Once again, a couple of guys with rifles have managed to jam up an entire company’s worth of infantry. Ostlund and his staff get back on the Black Hawk and head across the valley for Firebase Vegas. I’m standing next to a tall Marine named Cannon who tells me that the war here is way more intense than most people understand. While we’re talking the shooting starts up again, a staccato hammering that I now recognize as the .50 out at Vegas. Cannon is wearing a radio and gets a communication on the company net that I can’t quite understand.

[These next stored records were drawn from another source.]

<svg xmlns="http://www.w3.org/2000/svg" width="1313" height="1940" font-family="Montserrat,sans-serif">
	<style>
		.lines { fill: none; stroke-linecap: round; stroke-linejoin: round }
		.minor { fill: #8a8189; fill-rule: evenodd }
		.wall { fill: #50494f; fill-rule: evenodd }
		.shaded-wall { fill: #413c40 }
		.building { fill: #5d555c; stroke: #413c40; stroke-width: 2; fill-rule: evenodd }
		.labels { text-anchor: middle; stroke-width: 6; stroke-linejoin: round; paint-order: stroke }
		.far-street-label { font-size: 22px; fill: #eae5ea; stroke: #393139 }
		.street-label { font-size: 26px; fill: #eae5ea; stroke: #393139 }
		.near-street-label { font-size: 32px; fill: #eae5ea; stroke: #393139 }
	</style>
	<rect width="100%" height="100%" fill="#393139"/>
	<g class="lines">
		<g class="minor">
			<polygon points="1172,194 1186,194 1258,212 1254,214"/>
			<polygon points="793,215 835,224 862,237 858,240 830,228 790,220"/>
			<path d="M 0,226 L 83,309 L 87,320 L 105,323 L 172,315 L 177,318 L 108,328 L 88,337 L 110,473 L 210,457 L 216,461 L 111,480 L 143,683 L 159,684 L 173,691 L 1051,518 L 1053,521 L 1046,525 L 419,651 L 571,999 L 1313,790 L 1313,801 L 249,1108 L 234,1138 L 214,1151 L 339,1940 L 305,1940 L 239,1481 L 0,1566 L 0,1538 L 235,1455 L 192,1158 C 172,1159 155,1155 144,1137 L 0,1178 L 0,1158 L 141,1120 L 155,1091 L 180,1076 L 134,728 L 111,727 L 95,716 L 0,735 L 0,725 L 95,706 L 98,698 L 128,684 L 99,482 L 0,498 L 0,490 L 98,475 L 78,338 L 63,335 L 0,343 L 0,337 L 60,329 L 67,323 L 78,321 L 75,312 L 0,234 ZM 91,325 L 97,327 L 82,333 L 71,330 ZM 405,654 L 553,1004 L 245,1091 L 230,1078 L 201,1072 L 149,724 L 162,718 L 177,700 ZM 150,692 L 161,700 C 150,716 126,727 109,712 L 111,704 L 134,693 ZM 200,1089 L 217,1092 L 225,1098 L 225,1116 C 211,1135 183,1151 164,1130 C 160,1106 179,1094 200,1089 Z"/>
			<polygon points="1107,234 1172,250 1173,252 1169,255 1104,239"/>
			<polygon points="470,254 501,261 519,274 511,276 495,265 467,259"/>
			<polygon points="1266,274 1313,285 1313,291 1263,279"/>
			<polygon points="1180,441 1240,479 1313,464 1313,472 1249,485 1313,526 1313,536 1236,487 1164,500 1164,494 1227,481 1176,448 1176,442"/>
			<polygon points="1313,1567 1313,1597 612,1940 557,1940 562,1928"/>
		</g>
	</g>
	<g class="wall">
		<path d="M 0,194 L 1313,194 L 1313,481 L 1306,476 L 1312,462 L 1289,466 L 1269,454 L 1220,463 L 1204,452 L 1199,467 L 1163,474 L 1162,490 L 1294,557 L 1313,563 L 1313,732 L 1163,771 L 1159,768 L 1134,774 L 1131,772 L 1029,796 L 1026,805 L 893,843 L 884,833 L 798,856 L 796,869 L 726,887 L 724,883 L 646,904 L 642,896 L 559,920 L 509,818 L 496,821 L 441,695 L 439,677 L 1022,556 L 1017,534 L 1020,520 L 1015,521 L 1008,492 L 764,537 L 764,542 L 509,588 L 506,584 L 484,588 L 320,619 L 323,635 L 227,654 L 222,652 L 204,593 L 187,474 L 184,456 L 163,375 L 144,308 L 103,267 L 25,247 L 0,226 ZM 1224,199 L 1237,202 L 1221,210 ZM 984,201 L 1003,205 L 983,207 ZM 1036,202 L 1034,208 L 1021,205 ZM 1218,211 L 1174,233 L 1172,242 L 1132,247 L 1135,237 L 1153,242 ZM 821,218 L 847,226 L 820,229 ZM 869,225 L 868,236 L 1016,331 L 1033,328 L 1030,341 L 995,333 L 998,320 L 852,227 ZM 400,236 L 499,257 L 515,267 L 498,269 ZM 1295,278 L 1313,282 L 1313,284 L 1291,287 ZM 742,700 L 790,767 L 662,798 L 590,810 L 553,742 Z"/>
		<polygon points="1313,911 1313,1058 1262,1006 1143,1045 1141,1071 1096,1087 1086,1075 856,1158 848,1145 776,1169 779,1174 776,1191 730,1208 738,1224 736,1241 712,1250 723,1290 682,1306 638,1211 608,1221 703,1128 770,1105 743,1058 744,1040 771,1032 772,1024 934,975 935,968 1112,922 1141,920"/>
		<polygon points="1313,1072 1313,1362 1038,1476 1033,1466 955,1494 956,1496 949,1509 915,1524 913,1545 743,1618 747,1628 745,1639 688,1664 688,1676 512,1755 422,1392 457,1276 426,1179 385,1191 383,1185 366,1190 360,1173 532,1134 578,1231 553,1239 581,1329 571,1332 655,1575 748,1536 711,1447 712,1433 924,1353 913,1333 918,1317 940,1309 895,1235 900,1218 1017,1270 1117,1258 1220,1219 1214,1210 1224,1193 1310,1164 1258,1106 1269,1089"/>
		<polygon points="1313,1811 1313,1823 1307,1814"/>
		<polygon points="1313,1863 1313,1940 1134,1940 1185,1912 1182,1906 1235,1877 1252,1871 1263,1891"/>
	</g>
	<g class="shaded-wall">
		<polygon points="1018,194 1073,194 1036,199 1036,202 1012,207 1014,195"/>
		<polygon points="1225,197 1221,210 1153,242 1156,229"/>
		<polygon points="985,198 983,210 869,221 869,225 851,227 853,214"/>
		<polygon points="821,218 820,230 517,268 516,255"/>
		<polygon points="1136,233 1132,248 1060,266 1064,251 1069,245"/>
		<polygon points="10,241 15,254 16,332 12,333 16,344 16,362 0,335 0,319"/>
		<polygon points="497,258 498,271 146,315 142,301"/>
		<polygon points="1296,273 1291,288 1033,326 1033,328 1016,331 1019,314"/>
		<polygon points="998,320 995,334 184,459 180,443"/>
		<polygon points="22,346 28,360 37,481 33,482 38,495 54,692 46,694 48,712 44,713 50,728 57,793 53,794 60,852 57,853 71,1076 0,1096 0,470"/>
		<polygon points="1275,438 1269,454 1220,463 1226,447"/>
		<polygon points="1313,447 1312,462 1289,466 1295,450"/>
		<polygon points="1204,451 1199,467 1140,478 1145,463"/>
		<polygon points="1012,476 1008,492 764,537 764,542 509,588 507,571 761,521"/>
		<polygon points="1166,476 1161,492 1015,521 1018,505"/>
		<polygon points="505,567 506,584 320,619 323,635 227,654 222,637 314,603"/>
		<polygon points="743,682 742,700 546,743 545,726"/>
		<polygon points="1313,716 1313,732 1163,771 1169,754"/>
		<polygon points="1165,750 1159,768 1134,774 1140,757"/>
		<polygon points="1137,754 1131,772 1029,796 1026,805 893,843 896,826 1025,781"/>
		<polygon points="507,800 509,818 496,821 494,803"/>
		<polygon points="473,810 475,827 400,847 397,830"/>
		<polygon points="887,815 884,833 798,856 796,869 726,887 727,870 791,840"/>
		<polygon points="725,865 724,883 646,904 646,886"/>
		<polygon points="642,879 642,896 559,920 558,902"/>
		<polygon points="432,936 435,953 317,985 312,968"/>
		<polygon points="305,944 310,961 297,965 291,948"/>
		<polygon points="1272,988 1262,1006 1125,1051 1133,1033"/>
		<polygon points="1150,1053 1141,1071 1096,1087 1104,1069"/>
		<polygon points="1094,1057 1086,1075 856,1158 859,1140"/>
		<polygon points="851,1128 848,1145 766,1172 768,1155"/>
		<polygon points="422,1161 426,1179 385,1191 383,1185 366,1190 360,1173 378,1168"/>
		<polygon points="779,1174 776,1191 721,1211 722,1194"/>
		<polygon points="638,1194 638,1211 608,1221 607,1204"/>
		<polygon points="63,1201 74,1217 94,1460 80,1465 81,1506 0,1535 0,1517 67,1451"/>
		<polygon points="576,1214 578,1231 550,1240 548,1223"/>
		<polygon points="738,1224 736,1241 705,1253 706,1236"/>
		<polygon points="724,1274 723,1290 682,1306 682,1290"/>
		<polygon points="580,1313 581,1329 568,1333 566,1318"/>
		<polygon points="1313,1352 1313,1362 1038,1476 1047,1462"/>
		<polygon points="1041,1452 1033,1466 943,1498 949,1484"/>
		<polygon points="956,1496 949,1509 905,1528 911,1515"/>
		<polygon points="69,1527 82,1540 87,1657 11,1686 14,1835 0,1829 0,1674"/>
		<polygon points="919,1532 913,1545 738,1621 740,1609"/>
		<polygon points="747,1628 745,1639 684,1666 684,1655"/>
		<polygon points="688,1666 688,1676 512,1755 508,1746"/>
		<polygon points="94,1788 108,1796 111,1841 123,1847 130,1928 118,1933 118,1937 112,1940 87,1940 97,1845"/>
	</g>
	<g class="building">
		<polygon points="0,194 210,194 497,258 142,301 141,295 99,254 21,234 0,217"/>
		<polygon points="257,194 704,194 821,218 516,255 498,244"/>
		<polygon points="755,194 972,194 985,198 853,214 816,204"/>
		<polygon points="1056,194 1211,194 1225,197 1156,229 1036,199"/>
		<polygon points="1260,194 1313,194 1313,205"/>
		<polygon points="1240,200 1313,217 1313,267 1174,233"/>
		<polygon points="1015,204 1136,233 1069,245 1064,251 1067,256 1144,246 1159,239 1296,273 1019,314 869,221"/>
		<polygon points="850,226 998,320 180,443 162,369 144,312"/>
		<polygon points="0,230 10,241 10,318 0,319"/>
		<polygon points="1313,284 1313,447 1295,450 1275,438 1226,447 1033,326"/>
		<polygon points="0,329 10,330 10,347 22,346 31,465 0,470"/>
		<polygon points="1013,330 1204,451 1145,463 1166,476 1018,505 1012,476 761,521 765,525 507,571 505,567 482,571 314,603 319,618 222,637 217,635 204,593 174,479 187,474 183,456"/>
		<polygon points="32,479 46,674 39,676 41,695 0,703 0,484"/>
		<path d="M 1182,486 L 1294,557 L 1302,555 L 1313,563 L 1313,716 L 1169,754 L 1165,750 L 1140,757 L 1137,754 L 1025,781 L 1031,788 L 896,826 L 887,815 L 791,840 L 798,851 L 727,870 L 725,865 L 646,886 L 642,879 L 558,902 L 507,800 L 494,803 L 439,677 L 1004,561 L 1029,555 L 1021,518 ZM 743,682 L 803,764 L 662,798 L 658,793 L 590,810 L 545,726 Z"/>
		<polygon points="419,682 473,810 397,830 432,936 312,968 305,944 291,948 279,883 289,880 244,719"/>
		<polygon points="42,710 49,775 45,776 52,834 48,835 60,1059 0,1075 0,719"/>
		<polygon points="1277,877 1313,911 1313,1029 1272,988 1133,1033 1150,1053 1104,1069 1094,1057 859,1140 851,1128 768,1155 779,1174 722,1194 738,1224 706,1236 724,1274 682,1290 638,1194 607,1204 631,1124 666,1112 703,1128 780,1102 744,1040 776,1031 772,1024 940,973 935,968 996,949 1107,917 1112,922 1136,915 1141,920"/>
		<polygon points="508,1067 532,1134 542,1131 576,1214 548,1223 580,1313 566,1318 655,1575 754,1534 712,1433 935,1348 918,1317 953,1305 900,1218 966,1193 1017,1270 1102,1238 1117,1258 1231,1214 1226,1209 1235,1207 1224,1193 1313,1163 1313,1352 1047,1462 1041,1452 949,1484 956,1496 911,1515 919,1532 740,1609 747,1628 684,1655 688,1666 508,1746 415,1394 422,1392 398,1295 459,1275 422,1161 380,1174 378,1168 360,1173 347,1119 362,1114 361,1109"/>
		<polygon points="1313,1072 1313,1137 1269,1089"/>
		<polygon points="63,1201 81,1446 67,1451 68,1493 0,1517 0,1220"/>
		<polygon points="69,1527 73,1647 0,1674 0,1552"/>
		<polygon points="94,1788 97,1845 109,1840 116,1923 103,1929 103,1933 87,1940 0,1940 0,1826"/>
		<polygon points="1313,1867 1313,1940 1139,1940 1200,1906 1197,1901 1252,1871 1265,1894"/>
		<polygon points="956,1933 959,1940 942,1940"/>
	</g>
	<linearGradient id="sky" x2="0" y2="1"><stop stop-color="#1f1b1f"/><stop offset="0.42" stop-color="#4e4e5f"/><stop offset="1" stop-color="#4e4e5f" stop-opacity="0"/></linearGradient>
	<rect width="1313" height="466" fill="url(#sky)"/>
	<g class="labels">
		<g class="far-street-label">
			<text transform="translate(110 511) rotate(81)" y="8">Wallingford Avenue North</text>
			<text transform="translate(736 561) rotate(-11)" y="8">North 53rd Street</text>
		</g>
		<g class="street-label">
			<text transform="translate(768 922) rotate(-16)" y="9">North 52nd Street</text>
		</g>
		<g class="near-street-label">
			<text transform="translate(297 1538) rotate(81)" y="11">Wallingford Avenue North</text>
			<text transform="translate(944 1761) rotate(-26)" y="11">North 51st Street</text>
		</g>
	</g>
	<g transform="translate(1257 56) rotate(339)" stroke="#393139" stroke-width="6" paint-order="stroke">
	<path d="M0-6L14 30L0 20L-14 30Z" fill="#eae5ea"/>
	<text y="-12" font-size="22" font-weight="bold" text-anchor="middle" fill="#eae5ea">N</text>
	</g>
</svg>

“Vegas is in a TIC,” he says.

The mortars start firing and an A-10 tilts into its dive and starts working the Abas Ghar with its chain guns. A minute later Cannon’s radio squawks again. “One wounded at Vegas,” he repeats for me, and then, “The platoon sergeant was shot in the neck, he’s not breathing.”

Hunter, who is standing near us, overhears this and walks away. He’s a team leader in First Platoon and knows the sergeant well. His name is Matt Blaskowski, and he’s already received a Silver Star for dragging a wounded comrade to safety during a six-hour firefight in Zabul. A while later Cannon gets another radio update.